Я заверял его снова и снова, что как только дороги высохнут и закончится обычная наша весенняя распутица, я тут же отправлюсь в имение. Даже маме с Александрой велел готовиться, но не спеша.
Так что пассивно сидеть в Москве и дальше было попросту глупо, да и опасно. Схлопотать настоящую опалу за ослушание царёва совета не хотелось. А значит пора действовать. Также решительно, как и с покушавшемуся на меня по наущению Дмитрия Шуйского дворянину Воронову. Убивать жену Дмитрия я, конечно, не стал бы, но разговор у нас с ней будет весьма душевным.
В гости к княгине Екатерине я отравился всего с двумя послужильцами. Болшев заверил меня, что оба люди надёжные и в деле проверенные — не подведут и не предадут.
Слуги подвели меня коня, и я едва не попросил поменьше. Вот только поменьше конь меня долго таскать не сможет — больно я здоров. Говорят, даже особый гроб выколотить пришлось — ни один готовый мне не подошёл. Передо мной стоял настоящий мастодонт, рыцарский конь, подаренный Делагарди. Я редко ездил на нём, слишком уж дорог он для войны, но сейчас, для визита к княгине Шуйской, годился как нельзя лучше.
Я погладил его по морде, взял у слуги длинную морковку. Конь сперва косил на меня глазом недоверчиво, как будто чувствовал, что перед ним не хозяин, а кто-то другой в его теле. Однако морковку схрупал с удовольствием и больше не косился на меня.
Слуга придержал стремя, и мне не оставалось ничего, кроме как одним ловким прыжком вскочить на коня. Даже слугу не задел. Теперь царёвы соглядатаи донесут Василию, что я полностью здоров, а значит времени у меня остаётся очень мало.
— Ну, с Богом, — махнул я, и слуги отворили ворота.
Я впервые выехал за пределы своего подворья в Белом городе Москвы. В седле держался уверенно, тело само знало, как править лошадью, за что я был бесконечно благодарен памяти настоящего Скопина-Шуйского. А вот страх перед незнакомым городом вцепился в душу ледяными когтями. Я ехал по подсохшей уже улице к роскошной усадьбе царёва брата. Я отлично знал, где она расположена и уверено направлял туда коня. Вот только вокруг меня лежал незнакомый, совершенно чужой мне город. Кажется, он был чужим и для настоящего Скопина-Шуйского, князь не любил Москву с её интригами, ядом и кинжалом в спину спящему — честная война со всеми её опасностями привлекала его куда больше.

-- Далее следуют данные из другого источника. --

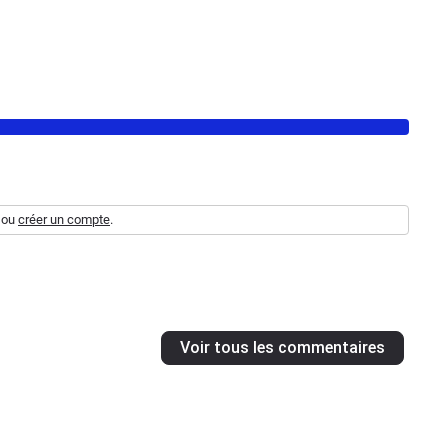
ou
créer un compte
.
Voir tous les commentaires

Даже в Белом городе большинство домов были деревянными, их красили и белили, но срубы всё равно казались мрачными, чернели законопаченными щелями, а расписные ставни казались такими же фальшивыми, как яркие румяна на дряблых старушечьих щеках.

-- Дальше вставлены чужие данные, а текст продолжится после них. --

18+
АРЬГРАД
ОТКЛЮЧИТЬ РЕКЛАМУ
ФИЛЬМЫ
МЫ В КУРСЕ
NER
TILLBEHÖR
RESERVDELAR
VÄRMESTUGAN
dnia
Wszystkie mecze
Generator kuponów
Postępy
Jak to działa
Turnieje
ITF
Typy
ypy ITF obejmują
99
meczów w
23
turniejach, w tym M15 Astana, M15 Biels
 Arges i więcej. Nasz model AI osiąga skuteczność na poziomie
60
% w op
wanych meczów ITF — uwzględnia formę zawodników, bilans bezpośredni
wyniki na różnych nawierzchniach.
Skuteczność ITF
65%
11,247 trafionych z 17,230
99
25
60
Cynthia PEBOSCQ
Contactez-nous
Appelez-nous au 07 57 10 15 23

Меня узнавали, уступали дорогу, снимали шапки, приветствуя. Я отвечал на приветствие, как положено князю, стараясь выглядеть не особенно высокомерно. Надеюсь, получалось. Идущие пешком так и вовсе кланялись. До меня долетали обрывки разговоров, и меня неизменно звали спасителем Москвы, а то и всей Отчизны.

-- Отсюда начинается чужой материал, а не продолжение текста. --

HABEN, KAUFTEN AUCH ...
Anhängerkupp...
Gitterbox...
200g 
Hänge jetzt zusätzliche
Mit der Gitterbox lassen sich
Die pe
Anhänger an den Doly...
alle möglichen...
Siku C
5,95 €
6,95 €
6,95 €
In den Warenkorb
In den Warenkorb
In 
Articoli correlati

Да уж, тут можно понять моих дядьёв. Такой популярностью в народе ни один из них не пользуется, особенно государь.
Дмитрий Шуйский занял палаты умершего бездетным князя Барятинского Чермного. Отсюда к воротам во Фроловской башне выехал будущий царь Василий с крестом в одной руке и саблей в другой. Скопин-Шуйский тогда сопровождал его, ехал рядом, чтобы прикрыть, уберечь от врагов. Он ещё верил дядюшке, считая его едва не отцом родным. Да и бездетный Василий во многом заменил рано оставшемуся наполовину сиротой Скопину умершего отца.